“Quotidien” : lorsque l’ignorance est transformée en science

5 septembre 2005

Pour tenter de conter le succès dominical de l’éditorial de Jacques Tillier du “JIR”, “le Quotidien” a décidé de réaliser chaque samedi une page de “ladi-lafé”. Voilà donc ce qui ressort de la rumeur, de ce mal chronique que dénoncent les Réunionnais (1) , élevé au rang de chronique journalistique. Ce n’est pas un signe d’élévation du niveau intellectuel mais, plutôt un rabaissement.
La première chronique de samedi dernier en dit long sur ce que sera un des axes stratégiques de la rubrique : la critique de l’action du président de Région et du Parti communiste réunionnais - 2 espèces qu’une partie de la rédaction du “Quotidien” rejettent, - seront en ligne de mire.
Samedi donc, un article spécifique a été consacré à la réception à l’Hôtel de Région de la star indienne du Bollywood et du traitement qui lui a été consacré par “Témoignages”.
Citant toute une série d’artistes qui sont passés par La Réunion (Rokia Traoré, Toto la Monpassina, Césaria Evora, etc...) le “Quotidien” note une certaine contradiction chez “Témoignages” et le président de Région qui n’auraient pas salué ces chanteurs et chanteuses comme d’authentiques représentants d’une diversité culturelle défendue par les communistes et saluée par eux avec Shah Rukh Khan.

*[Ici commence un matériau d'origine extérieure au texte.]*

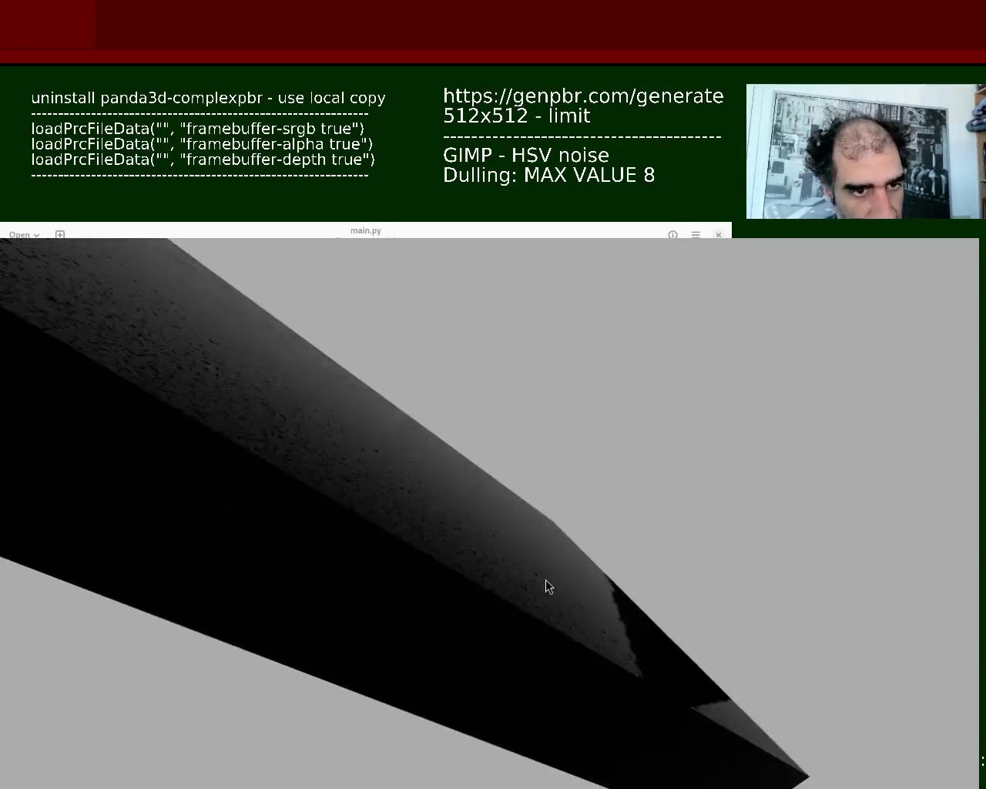
key("w")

Tous les artistes cités par le “Quotidien” ont cette particularité d’avoir émergé sur la scène internationale après avoir été reconnus et encensés par la critique occidentale. Ces artistes participent du secteur dit de la “world music” que promeut l’Occident. Cela fait plus de 30 ans que la Cap-verdienne, Césaria Evora, est une idole dans son pays et en Afrique. Il a fallu attendre la fin des années 90 pour qu’elle soit reconnue sur le plan mondial. Ne parlons pas de ces chanteurs ou musiciens tenus “d’occidentaliser” leur musique pour être mieux diffusés.
Par contre, Shah Rukh Khan ne fait pas encore partie de ces artistes non-occidentaux admis dans le cercle de la “world music”. D’ailleurs, on notera que le cinéma indien - comme le cinéma africain - sont généralement peu présents dans les grands festivals de films occidentaux comme Cannes.
Ceci étant, il faut noter que c’est l’organisateur de la tournée de Shah Rukh Khan qui a demandé que l’artiste soit reçu à l’Hôtel de Région. Il a fait la même demande auprès de la mairie de Saint-André et du Conseil général et a obtenu un refus.

Le jugement péremptoire et quasi-définitif du “Quotidien” sur l’attitude de “Témoignages” et des communistes vis-à-vis d’artistes étrangers en visite à La Réunion et de leurs musiques est entaché d’une grave insuffisance : il est marqué du sceau de l’ignorance.
À travers la fête de “Témoignages”, les communistes réunionnais n’ont pas attendu que le système porte certains musiciens et certaines musiques pour faire connaître et apprécier ici le raï avec Cheb Kader, la musique africaine avec Salif Keïta ou San Fan Thomas, la musique antillaise avec un groupe de musiciens résidant en France, le reggae avec Steel Pulse, la capoéra brésilienne, des artistes de Madagascar, sans compter le théâtre de rue. Ils l’ont fait à une époque difficile, où la majorité de ces artistes n’avait pas encore atteint la notoriété internationale. Il suffirait de relire les programmes des fêtes de “Témoignages” pour mesurer tout ce que ce journal a ouvert comme voies. “Le Quotidien”, lui, préfère surfer sur les vagues de la mondialisation et des choix imposés par les grands majors ou les “tourneurs” occidentaux. Lorsque, par exemple, le pakistanais Nusrath Fateth Lai Khan est venu en tournée à La Réunion, “Témoignages” a été le seul quotidien à signaler en ouverture de une la qualité exceptionnelle de l’événement.
L’article du “Quotidien” de ce samedi illustre une dérive : celle consistant à transformer son ignorance en science et à construire toute une analyse sur ce que l’on ignore.